*** Opening of Source material ***

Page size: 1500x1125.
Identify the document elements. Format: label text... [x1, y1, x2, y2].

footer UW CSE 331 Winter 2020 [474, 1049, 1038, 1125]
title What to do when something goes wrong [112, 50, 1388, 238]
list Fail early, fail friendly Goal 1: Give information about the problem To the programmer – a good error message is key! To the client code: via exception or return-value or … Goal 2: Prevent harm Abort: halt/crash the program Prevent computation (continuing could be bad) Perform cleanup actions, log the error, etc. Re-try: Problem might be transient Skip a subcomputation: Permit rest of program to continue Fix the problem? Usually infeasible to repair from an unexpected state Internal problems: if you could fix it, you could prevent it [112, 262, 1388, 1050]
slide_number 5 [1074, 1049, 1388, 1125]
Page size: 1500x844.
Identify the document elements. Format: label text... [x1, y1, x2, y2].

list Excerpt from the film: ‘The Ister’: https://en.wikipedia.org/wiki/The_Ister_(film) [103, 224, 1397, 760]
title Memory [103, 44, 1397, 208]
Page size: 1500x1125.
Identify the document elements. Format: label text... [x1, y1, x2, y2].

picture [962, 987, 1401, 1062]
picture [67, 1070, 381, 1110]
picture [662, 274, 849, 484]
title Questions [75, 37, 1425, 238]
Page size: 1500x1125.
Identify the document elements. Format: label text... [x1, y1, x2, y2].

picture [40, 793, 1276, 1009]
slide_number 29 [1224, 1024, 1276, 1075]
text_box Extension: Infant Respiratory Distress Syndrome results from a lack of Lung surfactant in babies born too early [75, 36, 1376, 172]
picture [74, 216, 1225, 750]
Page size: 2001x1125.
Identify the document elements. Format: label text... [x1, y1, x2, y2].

*** Close of Source material ***

-- What you will do --
With no line skipped, copy the entries exactly as written.

-- Response to this exercise --
Page size: 1500x1125.
Identify the document elements. Format: label text... [x1, y1, x2, y2].

footer UW CSE 331 Winter 2020 [474, 1049, 1038, 1125]
title What to do when something goes wrong [112, 50, 1388, 238]
list Fail early, fail friendly Goal 1: Give information about the problem To the programmer – a good error message is key! To the client code: via exception or return-value or … Goal 2: Prevent harm Abort: halt/crash the program Prevent computation (continuing could be bad) Perform cleanup actions, log the error, etc. Re-try: Problem might be transient Skip a subcomputation: Permit rest of program to continue Fix the problem? Usually infeasible to repair from an unexpected state Internal problems: if you could fix it, you could prevent it [112, 262, 1388, 1050]
slide_number 5 [1074, 1049, 1388, 1125]
Page size: 1500x844.
Identify the document elements. Format: label text... [x1, y1, x2, y2].

list Excerpt from the film: ‘The Ister’: https://en.wikipedia.org/wiki/The_Ister_(film) [103, 224, 1397, 760]
title Memory [103, 44, 1397, 208]
Page size: 1500x1125.
Identify the document elements. Format: label text... [x1, y1, x2, y2].

picture [962, 987, 1401, 1062]
picture [67, 1070, 381, 1110]
picture [662, 274, 849, 484]
title Questions [75, 37, 1425, 238]
Page size: 1500x1125.
Identify the document elements. Format: label text... [x1, y1, x2, y2].

picture [40, 793, 1276, 1009]
slide_number 29 [1224, 1024, 1276, 1075]
text_box Extension: Infant Respiratory Distress Syndrome results from a lack of Lung surfactant in babies born too early [75, 36, 1376, 172]
picture [74, 216, 1225, 750]
Page size: 2001x1125.
Identify the document elements. Format: label text... [x1, y1, x2, y2].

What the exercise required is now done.